Print the listing below a second time, exactly, and omit its images.
Top of Records shown
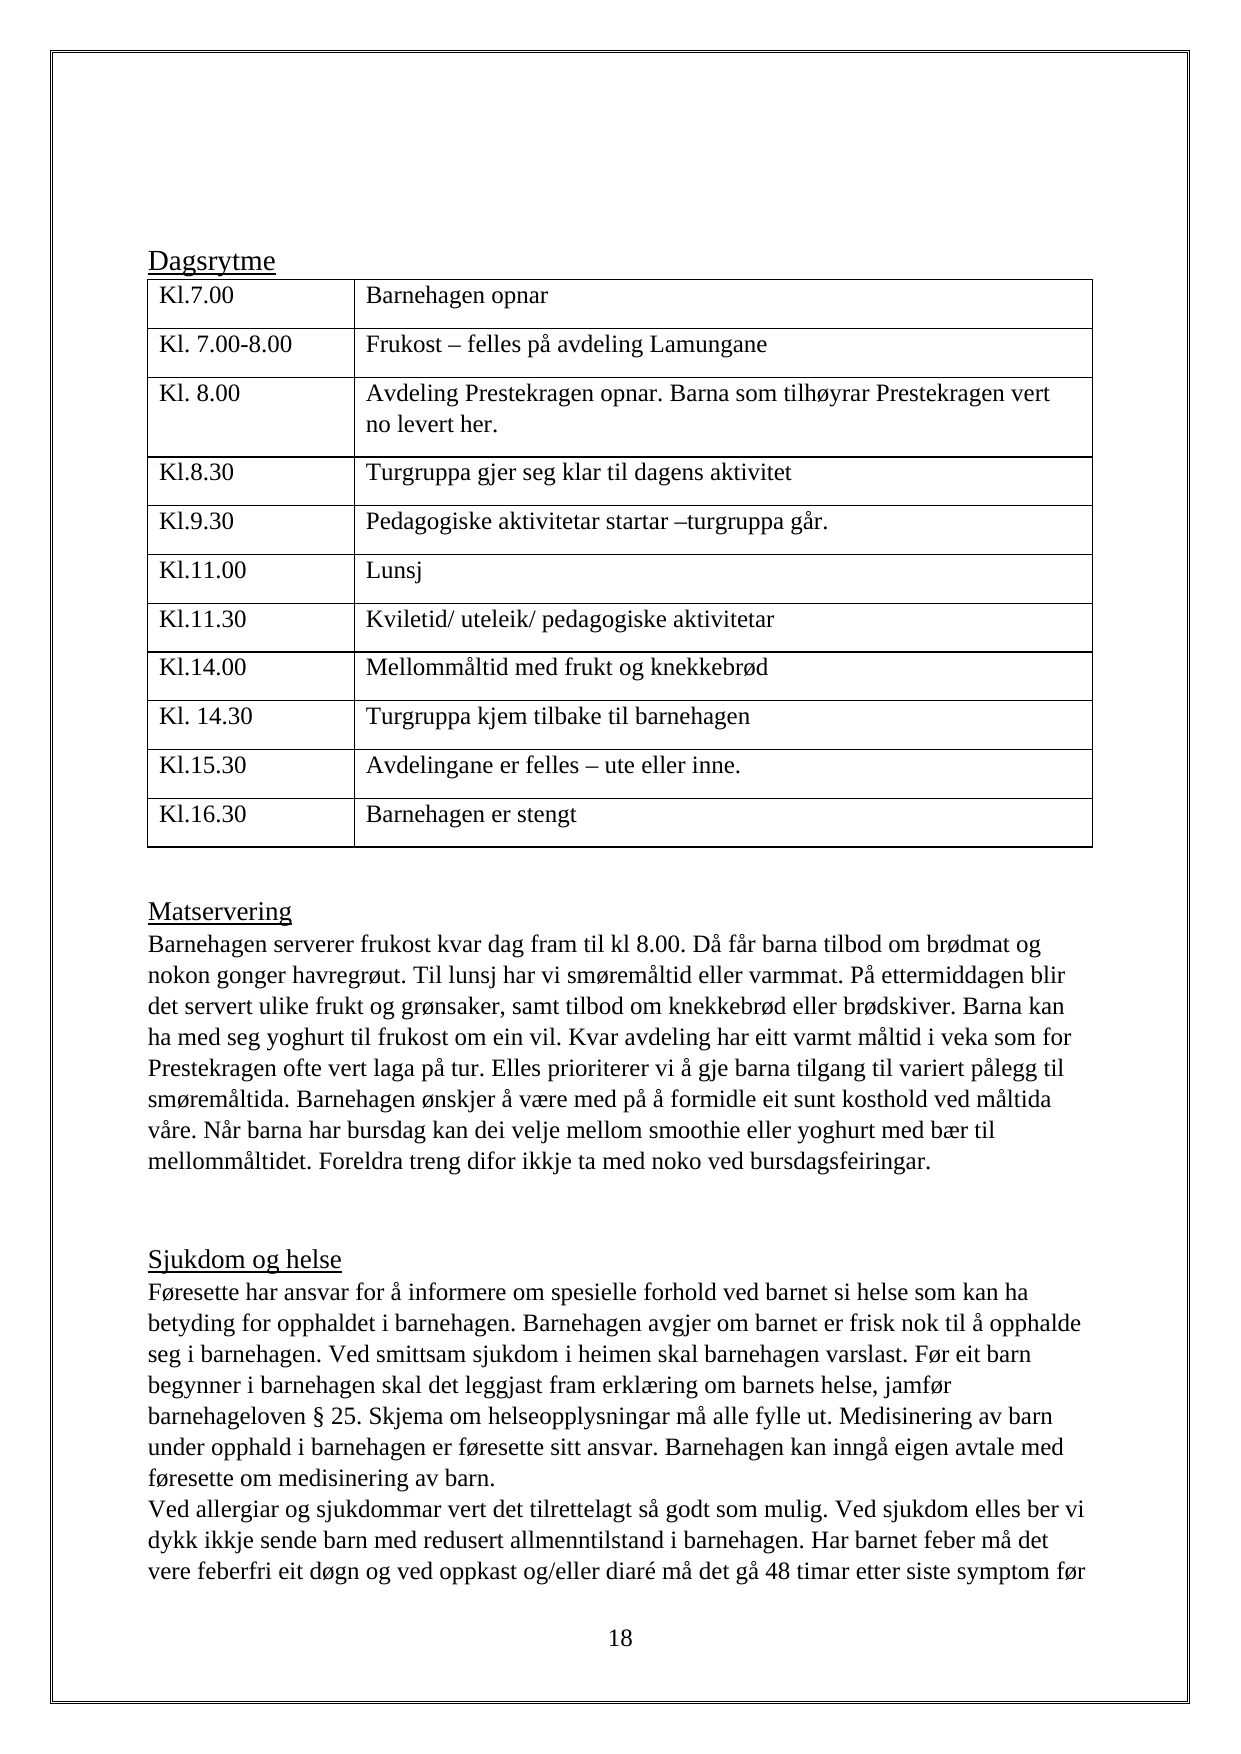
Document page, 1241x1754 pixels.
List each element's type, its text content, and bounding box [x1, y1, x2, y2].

table_cell Kl.11.30 [148, 604, 354, 651]
table_cell Frukost – felles på avdeling Lamungane [355, 329, 1092, 377]
table_cell Kl.16.30 [148, 799, 354, 846]
table_cell Kl. 14.30 [148, 701, 354, 749]
table_cell Kl.11.00 [148, 555, 354, 603]
table_cell Kviletid/ uteleik/ pedagogiske aktivitetar [355, 604, 1092, 651]
table_cell Pedagogiske aktivitetar startar –turgruppa går. [355, 506, 1092, 554]
table_cell Kl. 7.00-8.00 [148, 329, 354, 377]
table_cell Lunsj [355, 555, 1092, 603]
subtitle Sjukdom og helse [148, 1243, 1093, 1274]
table_cell Turgruppa gjer seg klar til dagens aktivitet [355, 458, 1092, 505]
table_cell Kl.15.30 [148, 750, 354, 798]
table_header Barnehagen opnar [355, 280, 1092, 328]
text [148, 1494, 1093, 1585]
table_cell Kl.9.30 [148, 506, 354, 554]
table_cell Avdeling Prestekragen opnar. Barna som tilhøyrar Prestekragen vert no levert her. [355, 378, 1092, 456]
table_cell Kl.14.00 [148, 653, 354, 700]
table_cell Kl. 8.00 [148, 378, 354, 456]
subtitle Dagsrytme [148, 243, 1093, 277]
table_cell Avdelingane er felles – ute eller inne. [355, 750, 1092, 798]
subtitle Matservering [148, 895, 1093, 926]
table_cell Turgruppa kjem tilbake til barnehagen [355, 701, 1092, 749]
table_cell Mellommåltid med frukt og knekkebrød [355, 653, 1092, 700]
table_cell Barnehagen er stengt [355, 799, 1092, 846]
text Føresette har ansvar for å informere om spesielle forhold ved barnet si helse som kan ha betyding for opphaldet i barnehagen. Barnehagen avgjer om barnet er frisk nok til å opphalde seg i barnehagen. Ved smittsam sjukdom i heimen skal barnehagen varslast. Før eit barn begynner i barnehagen skal det leggjast fram erklæring om barnets helse, jamfør barnehageloven § 25. Skjema om helseopplysningar må alle fylle ut. Medisinering av barn under opphald i barnehagen er føresette sitt ansvar. Barnehagen kan inngå eigen avtale med føresette om medisinering av barn. [148, 1277, 1093, 1492]
text Barnehagen serverer frukost kvar dag fram til kl 8.00. Då får barna tilbod om brødmat og nokon gonger havregrøut. Til lunsj har vi smøremåltid eller varmmat. På ettermiddagen blir det servert ulike frukt og grønsaker, samt tilbod om knekkebrød eller brødskiver. Barna kan ha med seg yoghurt til frukost om ein vil. Kvar avdeling har eitt varmt måltid i veka som for Prestekragen ofte vert laga på tur. Elles prioriterer vi å gje barna tilgang til variert pålegg til smøremåltida. Barnehagen ønskjer å være med på å formidle eit sunt kosthold ved måltida våre. Når barna har bursdag kan dei velje mellom smoothie eller yoghurt med bær til mellommåltidet. Foreldra treng difor ikkje ta med noko ved bursdagsfeiringar. [148, 929, 1093, 1175]
table_header Kl.7.00 [148, 280, 354, 328]
table_cell Kl.8.30 [148, 458, 354, 505]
Bottom of Records shown
* **Problem solution**
Document page, 1241x1754 pixels.
List each element's type, its text content, and bounding box [x1, y1, x2, y2].

table_cell Kl.11.30 [148, 604, 354, 651]
table_cell Frukost – felles på avdeling Lamungane [355, 329, 1092, 377]
table_cell Kl.16.30 [148, 799, 354, 846]
table_cell Kl. 14.30 [148, 701, 354, 749]
table_cell Kl.11.00 [148, 555, 354, 603]
table_cell Kviletid/ uteleik/ pedagogiske aktivitetar [355, 604, 1092, 651]
table_cell Pedagogiske aktivitetar startar –turgruppa går. [355, 506, 1092, 554]
table_cell Kl. 7.00-8.00 [148, 329, 354, 377]
table_cell Lunsj [355, 555, 1092, 603]
subtitle Sjukdom og helse [148, 1243, 1093, 1274]
table_cell Turgruppa gjer seg klar til dagens aktivitet [355, 458, 1092, 505]
table_cell Kl.15.30 [148, 750, 354, 798]
table_header Barnehagen opnar [355, 280, 1092, 328]
text [148, 1494, 1093, 1585]
table_cell Kl.9.30 [148, 506, 354, 554]
table_cell Avdeling Prestekragen opnar. Barna som tilhøyrar Prestekragen vert no levert her. [355, 378, 1092, 456]
table_cell Kl.14.00 [148, 653, 354, 700]
table_cell Kl. 8.00 [148, 378, 354, 456]
subtitle Dagsrytme [148, 243, 1093, 277]
table_cell Avdelingane er felles – ute eller inne. [355, 750, 1092, 798]
subtitle Matservering [148, 895, 1093, 926]
table_cell Turgruppa kjem tilbake til barnehagen [355, 701, 1092, 749]
table_cell Mellommåltid med frukt og knekkebrød [355, 653, 1092, 700]
table_cell Barnehagen er stengt [355, 799, 1092, 846]
text Føresette har ansvar for å informere om spesielle forhold ved barnet si helse som kan ha betyding for opphaldet i barnehagen. Barnehagen avgjer om barnet er frisk nok til å opphalde seg i barnehagen. Ved smittsam sjukdom i heimen skal barnehagen varslast. Før eit barn begynner i barnehagen skal det leggjast fram erklæring om barnets helse, jamfør barnehageloven § 25. Skjema om helseopplysningar må alle fylle ut. Medisinering av barn under opphald i barnehagen er føresette sitt ansvar. Barnehagen kan inngå eigen avtale med føresette om medisinering av barn. [148, 1277, 1093, 1492]
text Barnehagen serverer frukost kvar dag fram til kl 8.00. Då får barna tilbod om brødmat og nokon gonger havregrøut. Til lunsj har vi smøremåltid eller varmmat. På ettermiddagen blir det servert ulike frukt og grønsaker, samt tilbod om knekkebrød eller brødskiver. Barna kan ha med seg yoghurt til frukost om ein vil. Kvar avdeling har eitt varmt måltid i veka som for Prestekragen ofte vert laga på tur. Elles prioriterer vi å gje barna tilgang til variert pålegg til smøremåltida. Barnehagen ønskjer å være med på å formidle eit sunt kosthold ved måltida våre. Når barna har bursdag kan dei velje mellom smoothie eller yoghurt med bær til mellommåltidet. Foreldra treng difor ikkje ta med noko ved bursdagsfeiringar. [148, 929, 1093, 1175]
table_header Kl.7.00 [148, 280, 354, 328]
table_cell Kl.8.30 [148, 458, 354, 505]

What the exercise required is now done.